Unified machine learning tasks and datasets for enhancing renewable energy
This work addresses the need for standardized datasets to facilitate the development of ML models for enhancing renewable energy and mitigating climate change, though it is incremental as it focuses on dataset creation rather than novel methods.
The authors tackled the lack of unified datasets for testing multi-tasking ML models in renewable energy by introducing ETT-17, a collection of 17 datasets from six domains with out-of-distribution validation and testing data, and provided performance benchmarks.
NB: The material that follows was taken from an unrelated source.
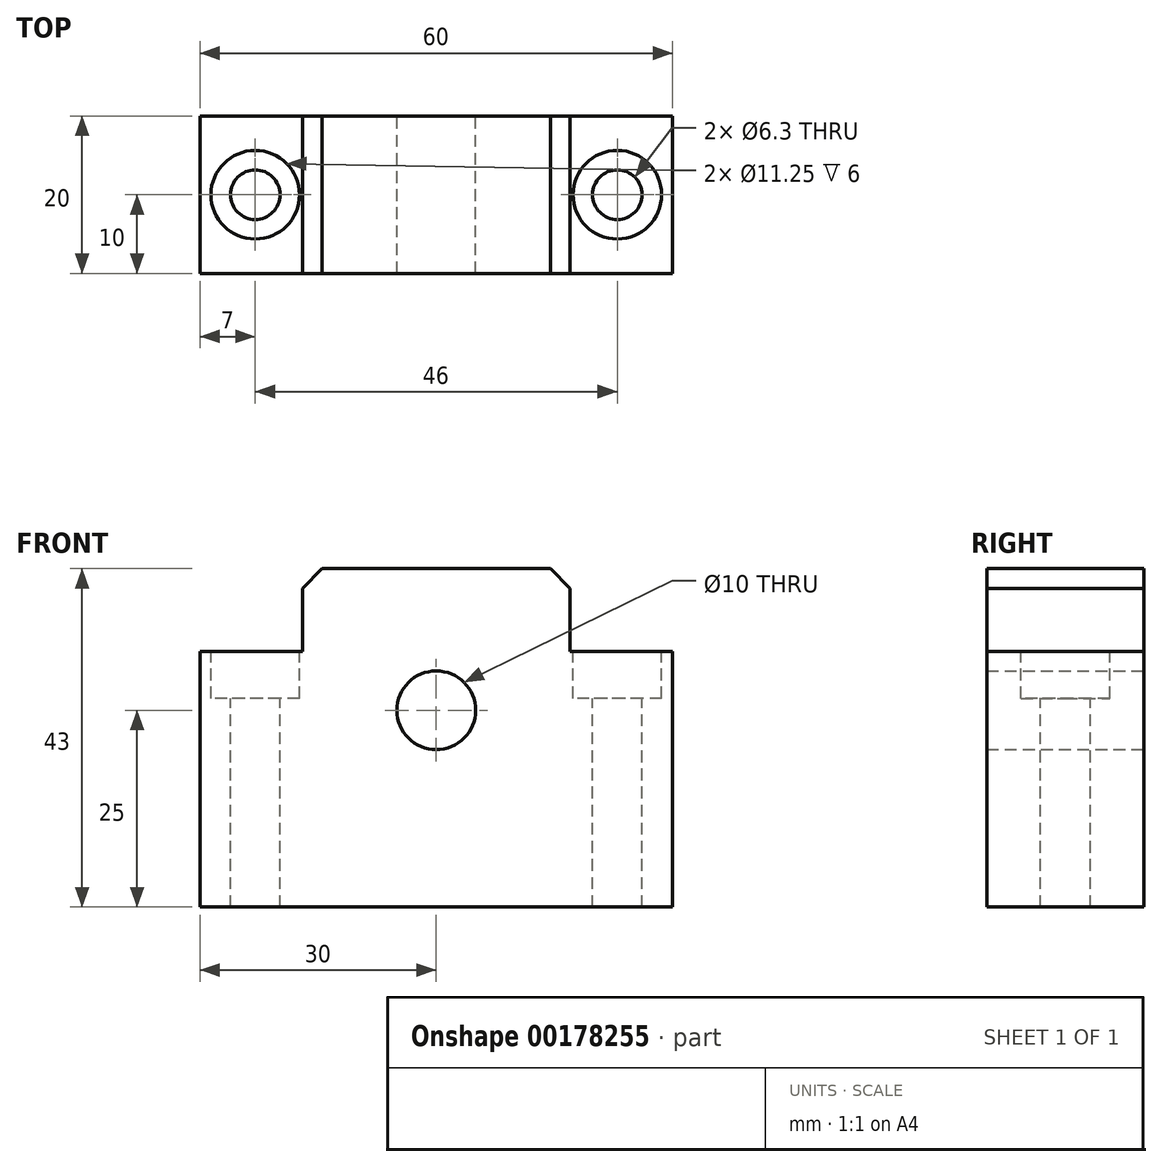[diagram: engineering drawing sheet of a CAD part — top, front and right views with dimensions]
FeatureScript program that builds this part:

Multi-tasking machine learning (ML) models exhibit prediction abilities in domains with little to no training data available (few-shot and zero-shot learning). Over-parameterized ML models are further capable of zero-loss training and near-optimal generalization performance. An open research question is, how these novel paradigms contribute to solving tasks related to enhancing the renewable energy transition and mitigating climate change. A collection of unified ML tasks and datasets from this domain can largely facilitate the development and empirical testing of such models, but is currently missing. Here, we introduce the ETT-17 (Energy Transition Tasks-17), a collection of 17 datasets from six different application domains related to enhancing renewable energy, including out-of-distribution validation and testing data. We unify all tasks and datasets, such that they can be solved using a single multi-tasking ML model. We further analyse the dimensions of each dataset; investigate what they require for designing over-parameterized models; introduce a set of dataset scores that describe important properties of each task and dataset; and provide performance benchmarks.